Language Reconstruction with Brain Predictive Coding from fMRI Data
Congchi Yin, Ziyi Ye, Piji Li
TL;DR
The paper addresses fMRI-to-text decoding by integrating brain predictive coding into a Transformer-based generation framework. It introduces PredFT, comprising a main decoding network for language reconstruction and a side network that encodes brain predictive coding from six ROIs, fused via cross-attention and trained end-to-end with a joint objective. On the Narratives dataset, PredFT achieves state-of-the-art decoding performance, notably a BLEU-1 of $27.8\%$ for 40-frame sequences, and shows that ROI selection and prediction distance critically influence results. The work demonstrates that incorporating predictive-coding signals improves decoding quality and provides a principled way to align neural representations with language-model predictions, with implications for neuroscience-inspired language interfaces and brain-computer interfaces.
Abstract
Many recent studies have shown that the perception of speech can be decoded from brain signals and subsequently reconstructed as continuous language. However, there is a lack of neurological basis for how the semantic information embedded within brain signals can be used more effectively to guide language reconstruction. The theory of predictive coding suggests that human brain naturally engages in continuously predicting future word representations that span multiple timescales. This implies that the decoding of brain signals could potentially be associated with a predictable future. To explore the predictive coding theory within the context of language reconstruction, this paper proposes a novel model \textsc{PredFT} for jointly modeling neural decoding and brain prediction. It consists of a main decoding network for language reconstruction and a side network for predictive coding.
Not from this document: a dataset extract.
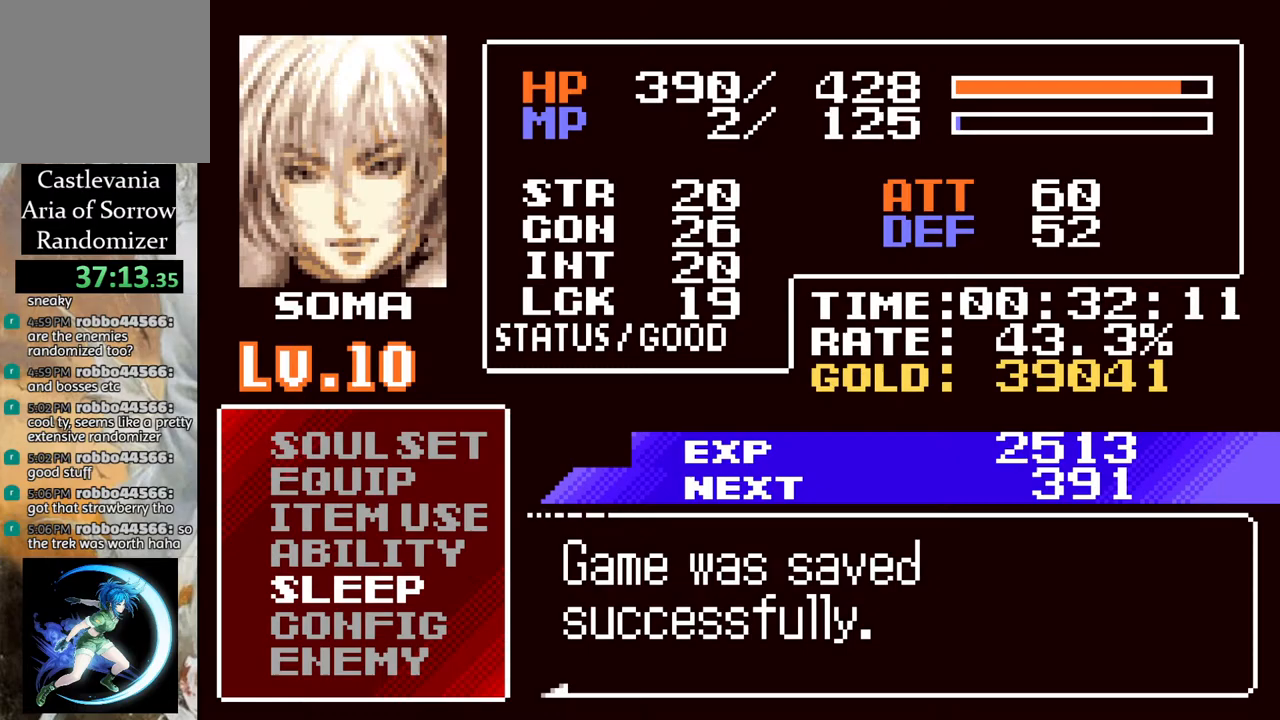
{"buttons": ["CROSS"], "left_stick": "center", "right_stick": "center", "events": [[200, "CROSS", "down"], [250, "CROSS", "up"], [333, "CROSS", "down"], [400, "CROSS", "up"], [467, "CROSS", "down"]]}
The side network obtains brain predictive coding representation from related brain regions of interest with a multi-head self-attention module. This representation is fused into the main decoding network with cross-attention to facilitate the language models' generation process. Experiments are conducted on the largest naturalistic language comprehension fMRI dataset Narratives. \textsc{PredFT} achieves current state-of-the-art decoding performance with a maximum BLEU-1 score of $27.8\%$.